今回は、マーラーの「交響曲第8番”千人の歌”」のレコードです。
ショルティの最初のマーラー「交響曲全集」の中の一枚。
🔶ショルティ、最初の「マーラー交響曲全集」
1970年代始め、ショルティ/シカゴ交響楽団のコンビがマーラーの「交響曲第5番」でレコードデビューを果たし、マーラーブームが一気に開花しました。あのカラヤンでさえマーラーのレコードを出すことになります。
ショルティは以前からマーラーを録音していて、録音の無い曲がシカゴ響とのもので埋まると、レコード会社はその過去の録音と一緒に「全集」としてアルバムを発売しています。
私は当時勤めていた音響メーカーの社販のカタログにこの「全集」があるのを見つけ、社員価格で買いました。

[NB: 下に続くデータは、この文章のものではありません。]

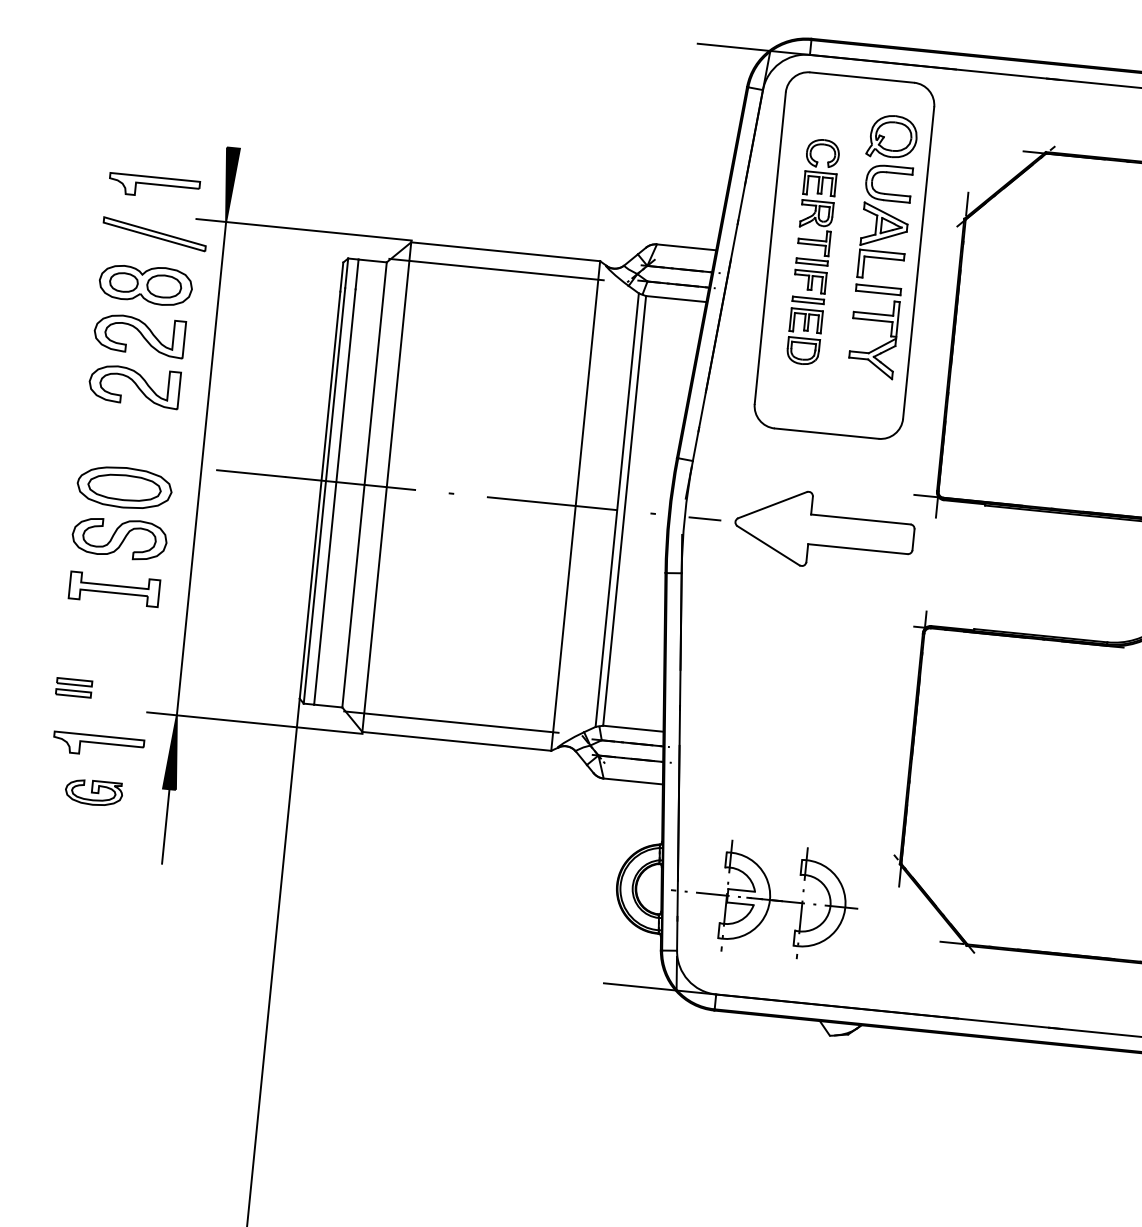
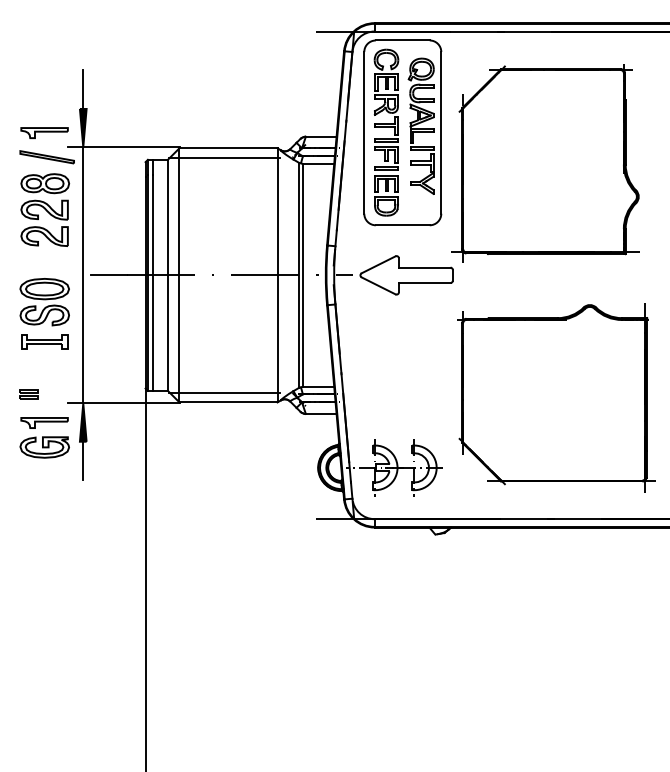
line: (237, 110) -> (83, 89), added
part: (813, 251) -> (386, 132), size x1.43
part: (93, 792) -> (44, 447), size x1.67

シカゴ響とのものは「第5番」「第6番」「第7番」「第8番」」「大地の歌」、「第1番」「第2番」「第3番」「第9番」はロンドン交響楽団、「第4番」はアムステルダム・コンセルトヘボウとの録音で、これが一番古く1961年のもの。
流石にこれらを一気に紹介できないので、何回かに分けて紹介していこうと思います。
🔶「交響曲第8番”千人の交響曲”」
最初にこの曲を取り上げたのは、この全集の中で音質面で最も優れているからです。
”優れている”と言ってもオーディオ的にではなく、その音質です。ショルティはこの曲でウィーンの合唱団を使いたかったためでしょう、シカゴ響をウィーンに連れて行ってウィーンのソフィエンザールで録音しています。
ショルティのの指揮するシカゴ響はどこか覚めた響きがしますが、ウィーンで録音された「第8番」ではオーケストラの音色に温かみが加わって、更に素晴らしい音になっています。これはソフィエンザールの持つ残響特性のおかげです。
早速聴いていきます。
その名の通り、8名の独唱、2組の混声合唱、少年合唱、オーケストラが要求され、初演は171名の管弦楽団、850名の合唱団、それに8名の独唱を加え総勢千名を超える大編成で行われたことが”千人の交響曲”の由来になっています。
マーラーは”もはや人の声ではなく、大宇宙が鳴り響く”と言ったことが、850名の大合唱団とリンクしています。
曲は第1部、第2部から成り、第1部は前段、マーラーが”大宇宙が鳴り響く”と言ったのは第2部を指してのことだと思いますが、私はどちらかというと第1部の凝縮した音楽の方が好きです。
特にソプラノが”Gloria Patri Domino"と歌い始める最後の部分は何度聴いても鳥肌ものです。
私はここを”マリア、マリア”と歌っているとずっと思ってましたが、こうやって改めて歌詞を見たら全く違ってました。
とにかくここは凄い、凄過ぎます。ショルティ!
最後の部分で、オーケストラ、合唱が何本もの竜巻が地面から立ち上るかのような短い上昇を聴かせますが、ここは何かが天に昇っていくことを表しているようです。
第2部の前半はアダージョ。ここは冗長で物足りないと思ってましたが、ショルティ/シカゴで聴くとそれは間違いだったと気が付きます。マーラーはとても雄弁な音楽を書いています。
そしてフィナーレ、マーラーが”大宇宙が鳴り響く”言った箇所、音楽は最高潮に達します。
ショルティの実力が現れた一枚だと思います。